■ **Dataset records**
=======
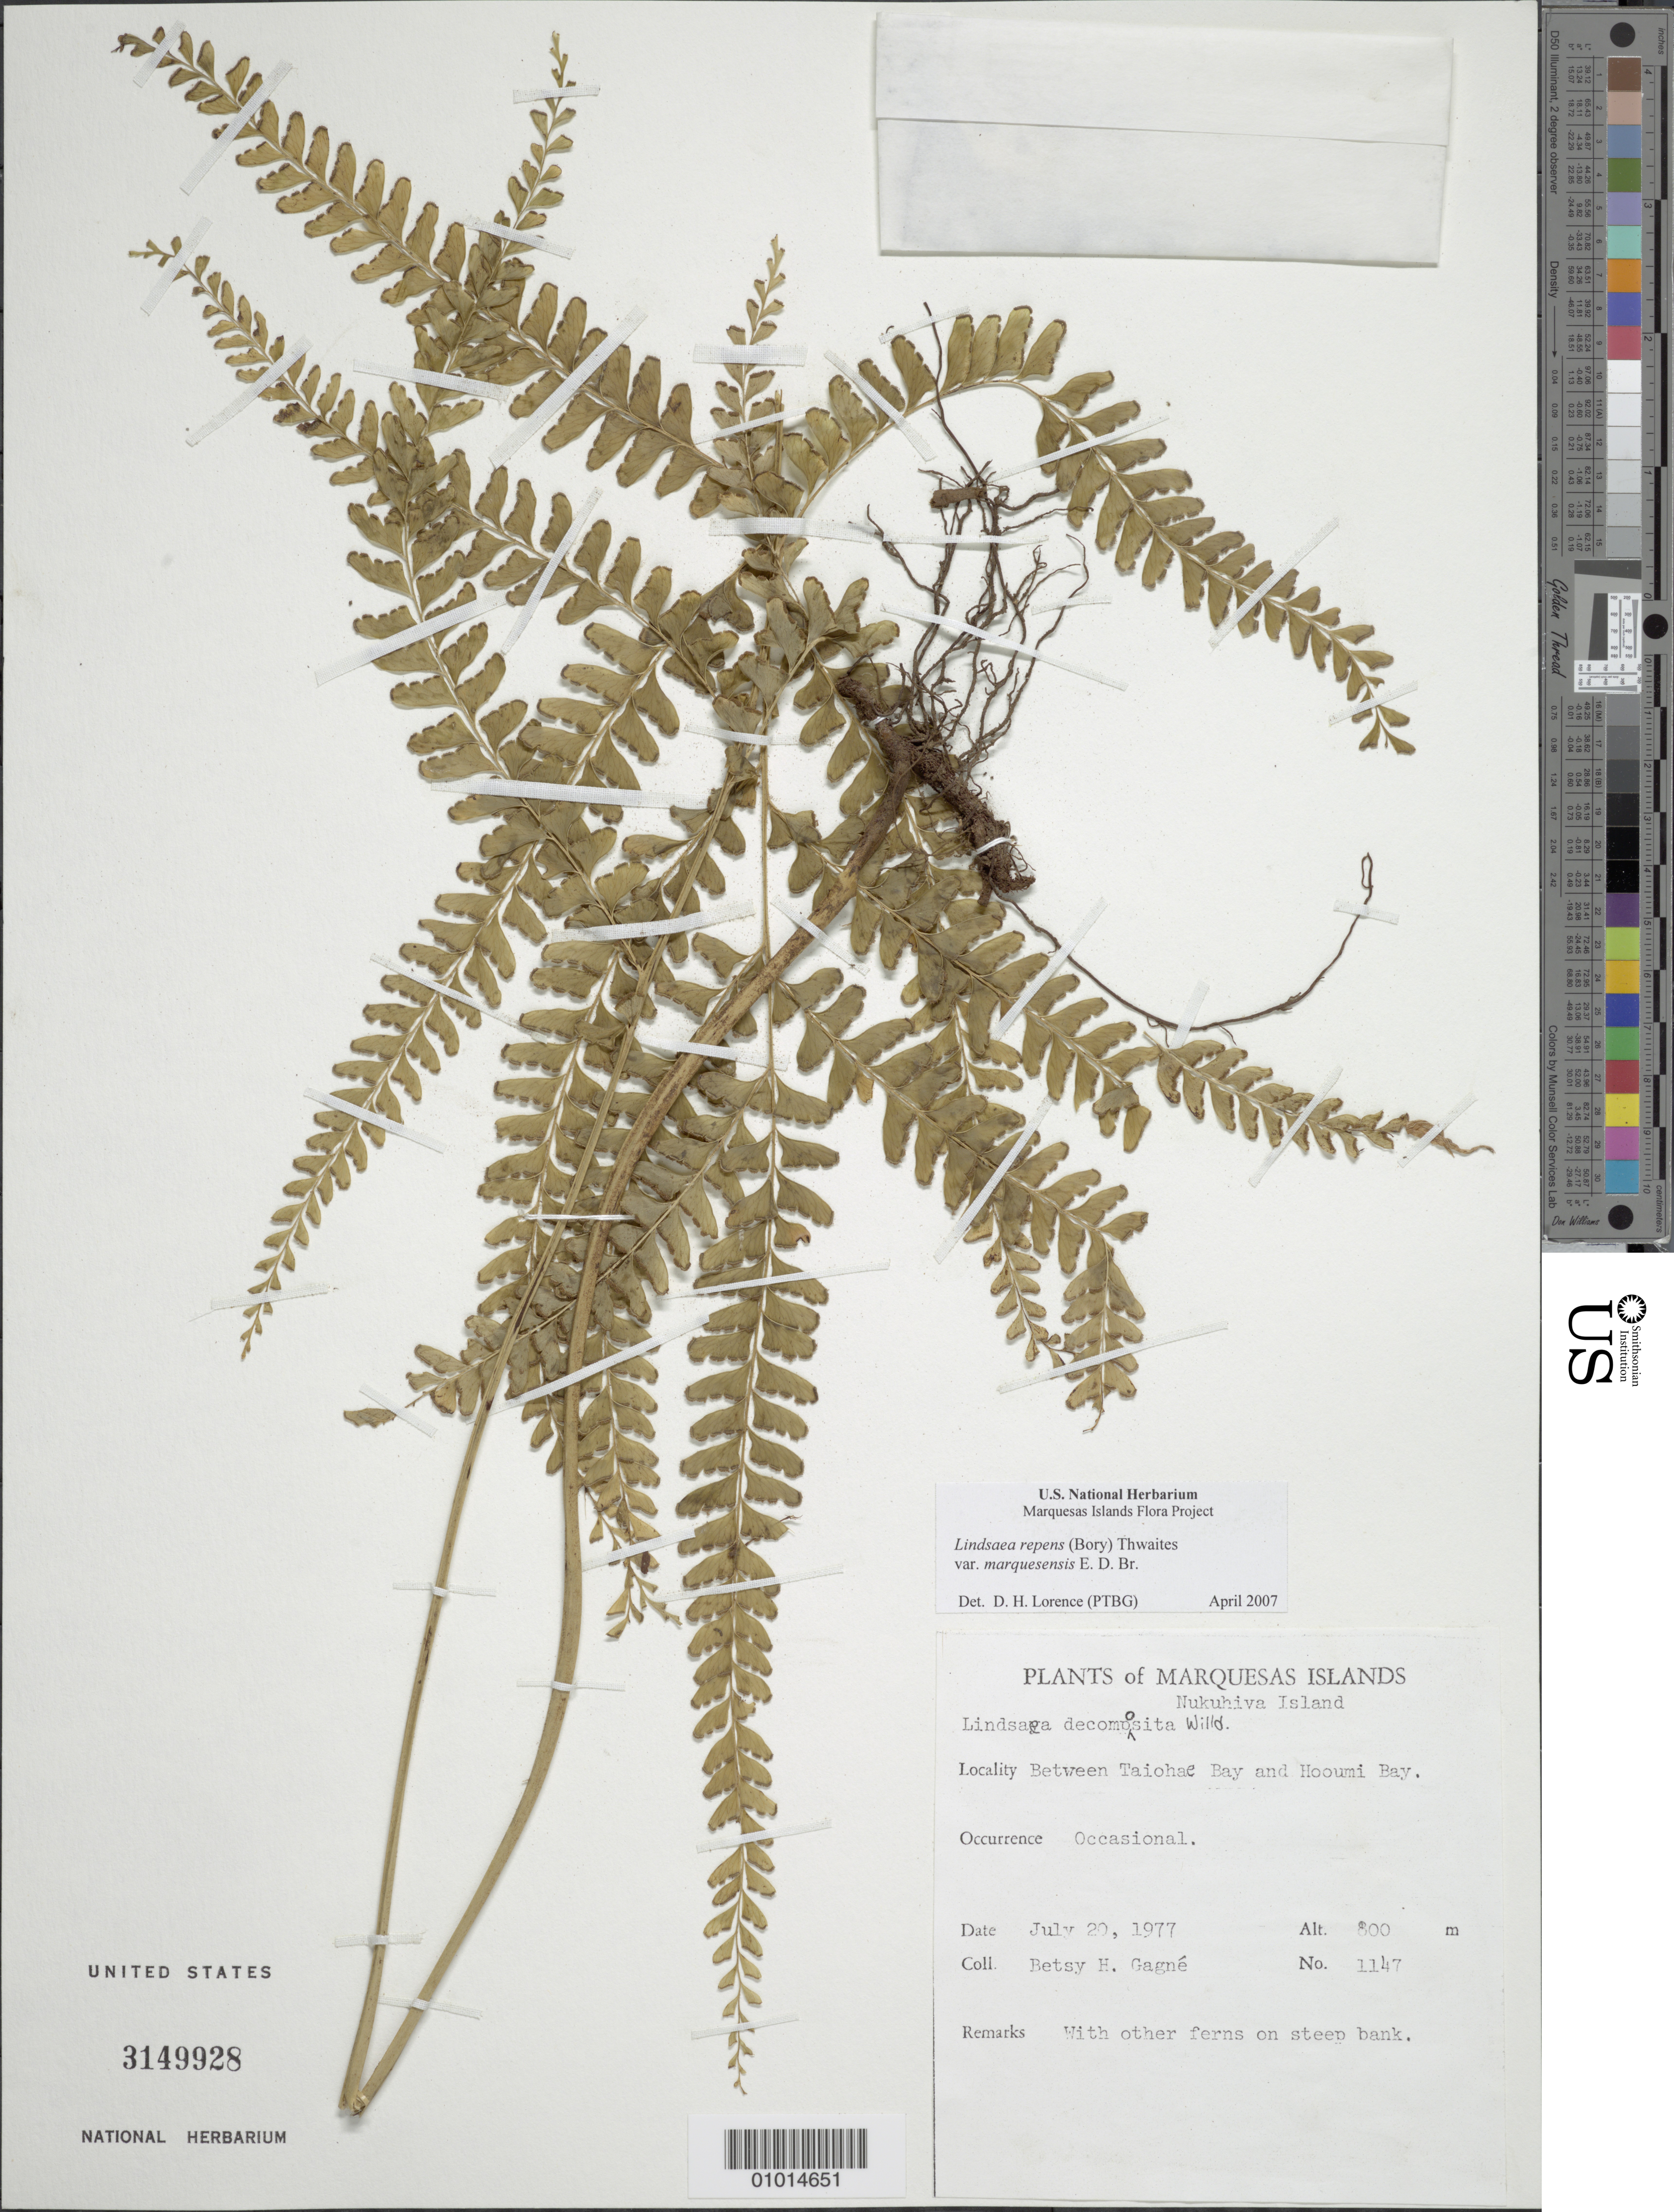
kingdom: Plantae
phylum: Tracheophyta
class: Polypodiopsida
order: Polypodiales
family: Lindsaeaceae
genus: Lindsaea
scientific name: Lindsaea repens var. marquesensis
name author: E.D. Br.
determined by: Lorence, David H., (PTBG), National Tropical Botanical Garden (UNITED STATES)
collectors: B. H. Gagné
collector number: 1147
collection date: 1977-07-20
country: French Polynesia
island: Nuku Hiva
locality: Between Taiohae Bay and Hooumi Bay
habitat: With other ferns on steep bank; occasional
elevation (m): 800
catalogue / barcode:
=======
■ **Exercise description**
Write out the records again with "catalogue" changed to "catalog" and nothing else altered. Leave out the pictures.

■ **Written solution**
kingdom: Plantae
phylum: Tracheophyta
class: Polypodiopsida
order: Polypodiales
family: Lindsaeaceae
genus: Lindsaea
scientific name: Lindsaea repens var. marquesensis
name author: E.D. Br.
determined by: Lorence, David H., (PTBG), National Tropical Botanical Garden (UNITED STATES)
collectors: B. H. Gagné
collector number: 1147
collection date: 1977-07-20
country: French Polynesia
island: Nuku Hiva
locality: Between Taiohae Bay and Hooumi Bay
habitat: With other ferns on steep bank; occasional
elevation (m): 800
catalog / barcode:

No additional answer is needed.